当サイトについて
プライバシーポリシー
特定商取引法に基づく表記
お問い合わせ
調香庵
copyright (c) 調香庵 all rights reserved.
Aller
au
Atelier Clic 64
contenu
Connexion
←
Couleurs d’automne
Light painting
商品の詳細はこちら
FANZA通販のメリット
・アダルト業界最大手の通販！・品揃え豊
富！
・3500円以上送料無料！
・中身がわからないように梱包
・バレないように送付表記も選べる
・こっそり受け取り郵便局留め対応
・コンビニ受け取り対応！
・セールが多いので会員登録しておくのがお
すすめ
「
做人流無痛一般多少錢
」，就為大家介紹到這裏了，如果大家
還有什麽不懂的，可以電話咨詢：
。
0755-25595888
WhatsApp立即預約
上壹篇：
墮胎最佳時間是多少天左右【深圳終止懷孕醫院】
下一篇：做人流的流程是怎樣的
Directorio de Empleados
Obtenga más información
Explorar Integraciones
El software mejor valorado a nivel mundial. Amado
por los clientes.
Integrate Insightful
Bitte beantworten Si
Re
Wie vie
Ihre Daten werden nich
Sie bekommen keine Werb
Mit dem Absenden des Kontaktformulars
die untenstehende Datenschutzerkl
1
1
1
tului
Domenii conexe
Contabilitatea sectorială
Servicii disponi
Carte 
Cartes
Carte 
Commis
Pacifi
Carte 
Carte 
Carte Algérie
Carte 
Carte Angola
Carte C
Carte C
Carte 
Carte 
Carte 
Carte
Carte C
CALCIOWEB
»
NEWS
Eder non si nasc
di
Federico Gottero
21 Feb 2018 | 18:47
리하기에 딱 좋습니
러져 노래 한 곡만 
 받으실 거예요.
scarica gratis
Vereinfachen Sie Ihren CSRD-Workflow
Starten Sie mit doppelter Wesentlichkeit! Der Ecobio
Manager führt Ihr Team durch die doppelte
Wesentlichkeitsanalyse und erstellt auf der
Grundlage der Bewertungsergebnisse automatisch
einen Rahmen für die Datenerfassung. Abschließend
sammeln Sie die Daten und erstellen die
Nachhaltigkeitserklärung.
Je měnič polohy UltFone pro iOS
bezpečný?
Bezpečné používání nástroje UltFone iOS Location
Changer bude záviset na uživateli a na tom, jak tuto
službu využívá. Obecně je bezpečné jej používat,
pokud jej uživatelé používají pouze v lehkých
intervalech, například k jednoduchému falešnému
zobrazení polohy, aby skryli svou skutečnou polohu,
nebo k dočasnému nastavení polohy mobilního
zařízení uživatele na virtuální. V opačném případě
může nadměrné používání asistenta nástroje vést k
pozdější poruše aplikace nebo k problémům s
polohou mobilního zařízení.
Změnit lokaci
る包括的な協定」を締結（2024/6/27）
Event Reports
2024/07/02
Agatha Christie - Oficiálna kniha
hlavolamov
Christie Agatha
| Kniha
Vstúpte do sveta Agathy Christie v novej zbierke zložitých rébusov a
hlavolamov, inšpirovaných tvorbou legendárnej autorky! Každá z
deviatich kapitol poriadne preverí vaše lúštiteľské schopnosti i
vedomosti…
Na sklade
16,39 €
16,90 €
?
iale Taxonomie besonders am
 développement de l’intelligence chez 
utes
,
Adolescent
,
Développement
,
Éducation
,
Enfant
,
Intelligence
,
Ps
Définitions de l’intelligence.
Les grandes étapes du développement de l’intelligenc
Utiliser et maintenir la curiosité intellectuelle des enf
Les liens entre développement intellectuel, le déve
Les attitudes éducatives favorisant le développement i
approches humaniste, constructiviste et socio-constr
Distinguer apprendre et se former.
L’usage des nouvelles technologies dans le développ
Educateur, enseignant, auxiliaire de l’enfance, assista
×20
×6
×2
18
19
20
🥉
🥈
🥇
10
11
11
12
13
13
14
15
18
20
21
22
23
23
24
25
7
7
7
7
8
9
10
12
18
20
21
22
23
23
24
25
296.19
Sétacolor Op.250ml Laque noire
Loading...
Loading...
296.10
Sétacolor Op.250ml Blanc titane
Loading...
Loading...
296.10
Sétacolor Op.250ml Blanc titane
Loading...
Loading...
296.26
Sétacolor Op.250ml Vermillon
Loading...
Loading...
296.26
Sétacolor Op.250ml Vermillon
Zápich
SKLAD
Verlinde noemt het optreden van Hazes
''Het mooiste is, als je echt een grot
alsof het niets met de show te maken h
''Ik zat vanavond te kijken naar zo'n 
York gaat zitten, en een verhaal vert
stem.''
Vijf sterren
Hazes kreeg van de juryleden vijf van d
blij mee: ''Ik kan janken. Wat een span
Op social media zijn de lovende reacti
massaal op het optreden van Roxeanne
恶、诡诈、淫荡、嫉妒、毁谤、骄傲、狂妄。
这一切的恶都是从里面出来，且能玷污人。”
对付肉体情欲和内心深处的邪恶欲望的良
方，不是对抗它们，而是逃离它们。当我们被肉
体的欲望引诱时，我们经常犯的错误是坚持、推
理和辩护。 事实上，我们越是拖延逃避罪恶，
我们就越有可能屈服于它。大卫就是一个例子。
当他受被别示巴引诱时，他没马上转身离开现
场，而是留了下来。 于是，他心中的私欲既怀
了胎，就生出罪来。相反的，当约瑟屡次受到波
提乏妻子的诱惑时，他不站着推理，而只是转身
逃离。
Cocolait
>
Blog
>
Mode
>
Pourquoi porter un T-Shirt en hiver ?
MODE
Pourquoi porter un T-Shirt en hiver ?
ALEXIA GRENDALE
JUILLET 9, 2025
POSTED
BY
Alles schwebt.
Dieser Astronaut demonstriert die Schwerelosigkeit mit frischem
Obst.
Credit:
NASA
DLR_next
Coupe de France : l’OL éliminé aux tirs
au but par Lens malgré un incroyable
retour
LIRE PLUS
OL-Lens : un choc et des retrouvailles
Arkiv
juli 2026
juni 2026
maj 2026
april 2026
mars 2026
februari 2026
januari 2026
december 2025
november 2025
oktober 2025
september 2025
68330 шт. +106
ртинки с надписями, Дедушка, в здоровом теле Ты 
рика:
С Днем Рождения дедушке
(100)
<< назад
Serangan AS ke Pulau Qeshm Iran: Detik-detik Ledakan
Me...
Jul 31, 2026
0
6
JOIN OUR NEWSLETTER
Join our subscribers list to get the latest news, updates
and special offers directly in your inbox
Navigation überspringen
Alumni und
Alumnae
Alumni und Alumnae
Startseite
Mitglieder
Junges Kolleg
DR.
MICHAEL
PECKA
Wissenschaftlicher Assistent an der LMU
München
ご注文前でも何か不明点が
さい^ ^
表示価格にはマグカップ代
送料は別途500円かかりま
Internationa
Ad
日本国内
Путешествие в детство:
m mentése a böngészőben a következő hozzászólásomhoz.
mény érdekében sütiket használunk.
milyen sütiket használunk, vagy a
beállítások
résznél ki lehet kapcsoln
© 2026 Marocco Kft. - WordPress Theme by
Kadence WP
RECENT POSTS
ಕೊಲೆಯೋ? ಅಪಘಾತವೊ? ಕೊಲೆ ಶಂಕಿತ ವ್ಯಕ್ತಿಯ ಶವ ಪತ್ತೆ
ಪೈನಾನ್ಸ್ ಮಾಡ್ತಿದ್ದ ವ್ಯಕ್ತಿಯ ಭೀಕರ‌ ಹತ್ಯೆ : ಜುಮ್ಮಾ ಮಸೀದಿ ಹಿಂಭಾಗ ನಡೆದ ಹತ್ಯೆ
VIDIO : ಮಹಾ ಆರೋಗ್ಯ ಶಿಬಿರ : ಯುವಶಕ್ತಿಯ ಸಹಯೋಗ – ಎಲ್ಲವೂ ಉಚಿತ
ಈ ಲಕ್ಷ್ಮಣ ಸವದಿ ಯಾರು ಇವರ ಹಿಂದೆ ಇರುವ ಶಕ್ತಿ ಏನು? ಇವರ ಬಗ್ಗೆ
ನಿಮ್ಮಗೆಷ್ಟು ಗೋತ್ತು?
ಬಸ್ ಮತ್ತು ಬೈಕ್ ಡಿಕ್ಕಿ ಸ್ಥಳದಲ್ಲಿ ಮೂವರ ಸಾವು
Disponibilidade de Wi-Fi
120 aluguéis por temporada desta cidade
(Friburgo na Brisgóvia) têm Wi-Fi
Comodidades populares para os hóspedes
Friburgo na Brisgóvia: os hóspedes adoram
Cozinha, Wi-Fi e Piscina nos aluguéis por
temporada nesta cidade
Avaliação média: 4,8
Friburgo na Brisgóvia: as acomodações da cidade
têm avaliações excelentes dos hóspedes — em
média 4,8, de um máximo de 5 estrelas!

Written task – Rewrite the material as a numbered list, from its first line through the line containing "Grundlage der Bewertungsergebnisse", inclusive, with blank lines omitted.

Result of this task –
1. 当サイトについて
2. プライバシーポリシー
3. 特定商取引法に基づく表記
4. お問い合わせ
5. 調香庵
6. copyright (c) 調香庵 all rights reserved.
7. Aller
8. au
9. Atelier Clic 64
10. contenu
11. Connexion
12. ←
13. Couleurs d’automne
14. Light painting
15. 商品の詳細はこちら
16. FANZA通販のメリット
17. ・アダルト業界最大手の通販！・品揃え豊
18. 富！
19. ・3500円以上送料無料！
20. ・中身がわからないように梱包
21. ・バレないように送付表記も選べる
22. ・こっそり受け取り郵便局留め対応
23. ・コンビニ受け取り対応！
24. ・セールが多いので会員登録しておくのがお
25. すすめ
26. 「
27. 做人流無痛一般多少錢
28. 」，就為大家介紹到這裏了，如果大家
29. 還有什麽不懂的，可以電話咨詢：
30. 。
31. 0755-25595888
32. WhatsApp立即預約
33. 上壹篇：
34. 墮胎最佳時間是多少天左右【深圳終止懷孕醫院】
35. 下一篇：做人流的流程是怎樣的
36. Directorio de Empleados
37. Obtenga más información
38. Explorar Integraciones
39. El software mejor valorado a nivel mundial. Amado
40. por los clientes.
41. Integrate Insightful
42. Bitte beantworten Si
43. Re
44. Wie vie
45. Ihre Daten werden nich
46. Sie bekommen keine Werb
47. Mit dem Absenden des Kontaktformulars
48. die untenstehende Datenschutzerkl
49. 1
50. 1
51. 1
52. tului
53. Domenii conexe
54. Contabilitatea sectorială
55. Servicii disponi
56. Carte 
57. Cartes
58. Carte 
59. Commis
60. Pacifi
61. Carte 
62. Carte 
63. Carte Algérie
64. Carte 
65. Carte Angola
66. Carte C
67. Carte C
68. Carte 
69. Carte 
70. Carte 
71. Carte
72. Carte C
73. CALCIOWEB
74. »
75. NEWS
76. Eder non si nasc
77. di
78. Federico Gottero
79. 21 Feb 2018 | 18:47
80. 리하기에 딱 좋습니
81. 러져 노래 한 곡만 
82.  받으실 거예요.
83. scarica gratis
84. Vereinfachen Sie Ihren CSRD-Workflow
85. Starten Sie mit doppelter Wesentlichkeit! Der Ecobio
86. Manager führt Ihr Team durch die doppelte
87. Wesentlichkeitsanalyse und erstellt auf der
88. Grundlage der Bewertungsergebnisse automatisch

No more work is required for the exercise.